• EXERCISE
Which lines in the material below contain the string "notation"? List every such line in full.
--- START RECORDS FOR PROCESSING ---
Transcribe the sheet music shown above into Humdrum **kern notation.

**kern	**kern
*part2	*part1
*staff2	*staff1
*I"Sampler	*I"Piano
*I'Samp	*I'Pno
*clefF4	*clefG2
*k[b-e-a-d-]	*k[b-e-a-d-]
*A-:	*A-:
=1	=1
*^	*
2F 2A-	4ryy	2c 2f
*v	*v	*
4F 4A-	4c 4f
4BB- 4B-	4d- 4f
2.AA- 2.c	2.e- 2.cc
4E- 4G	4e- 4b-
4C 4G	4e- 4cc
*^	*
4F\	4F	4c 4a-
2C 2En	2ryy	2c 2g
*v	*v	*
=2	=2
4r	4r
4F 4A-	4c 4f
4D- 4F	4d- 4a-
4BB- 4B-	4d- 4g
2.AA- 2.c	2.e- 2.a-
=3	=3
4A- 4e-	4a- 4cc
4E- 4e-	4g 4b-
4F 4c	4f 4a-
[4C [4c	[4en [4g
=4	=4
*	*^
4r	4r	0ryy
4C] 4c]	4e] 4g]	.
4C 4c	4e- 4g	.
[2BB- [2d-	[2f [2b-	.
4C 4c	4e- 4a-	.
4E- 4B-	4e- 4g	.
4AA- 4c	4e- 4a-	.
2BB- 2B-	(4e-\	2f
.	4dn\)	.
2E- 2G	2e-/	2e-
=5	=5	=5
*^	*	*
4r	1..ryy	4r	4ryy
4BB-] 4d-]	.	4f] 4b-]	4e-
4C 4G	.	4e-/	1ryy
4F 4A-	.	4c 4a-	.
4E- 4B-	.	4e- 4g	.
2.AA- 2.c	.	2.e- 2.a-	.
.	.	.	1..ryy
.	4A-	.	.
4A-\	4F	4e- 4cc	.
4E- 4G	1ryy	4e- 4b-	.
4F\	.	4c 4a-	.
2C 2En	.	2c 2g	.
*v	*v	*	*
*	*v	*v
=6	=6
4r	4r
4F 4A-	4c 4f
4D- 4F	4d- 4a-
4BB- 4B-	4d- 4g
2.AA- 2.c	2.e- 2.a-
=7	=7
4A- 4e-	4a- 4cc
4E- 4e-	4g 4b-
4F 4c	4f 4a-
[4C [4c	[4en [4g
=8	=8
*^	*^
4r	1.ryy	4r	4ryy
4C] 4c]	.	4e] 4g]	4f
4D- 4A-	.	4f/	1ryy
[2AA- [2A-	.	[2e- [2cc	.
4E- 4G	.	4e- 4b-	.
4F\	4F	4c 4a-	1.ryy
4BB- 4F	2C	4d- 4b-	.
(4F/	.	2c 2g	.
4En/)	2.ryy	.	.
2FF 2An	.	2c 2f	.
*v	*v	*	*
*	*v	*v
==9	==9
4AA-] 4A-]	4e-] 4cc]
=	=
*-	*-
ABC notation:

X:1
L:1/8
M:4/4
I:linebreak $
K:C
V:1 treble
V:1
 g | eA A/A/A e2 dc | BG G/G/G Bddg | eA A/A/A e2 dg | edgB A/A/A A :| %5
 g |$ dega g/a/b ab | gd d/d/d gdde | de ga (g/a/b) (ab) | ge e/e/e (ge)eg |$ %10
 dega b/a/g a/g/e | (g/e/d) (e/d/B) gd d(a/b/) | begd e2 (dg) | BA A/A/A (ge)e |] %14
--- END RECORDS FOR PROCESSING ---
• SOLUTION FOR THIS TASK
Transcribe the sheet music shown above into Humdrum **kern notation.
ABC notation:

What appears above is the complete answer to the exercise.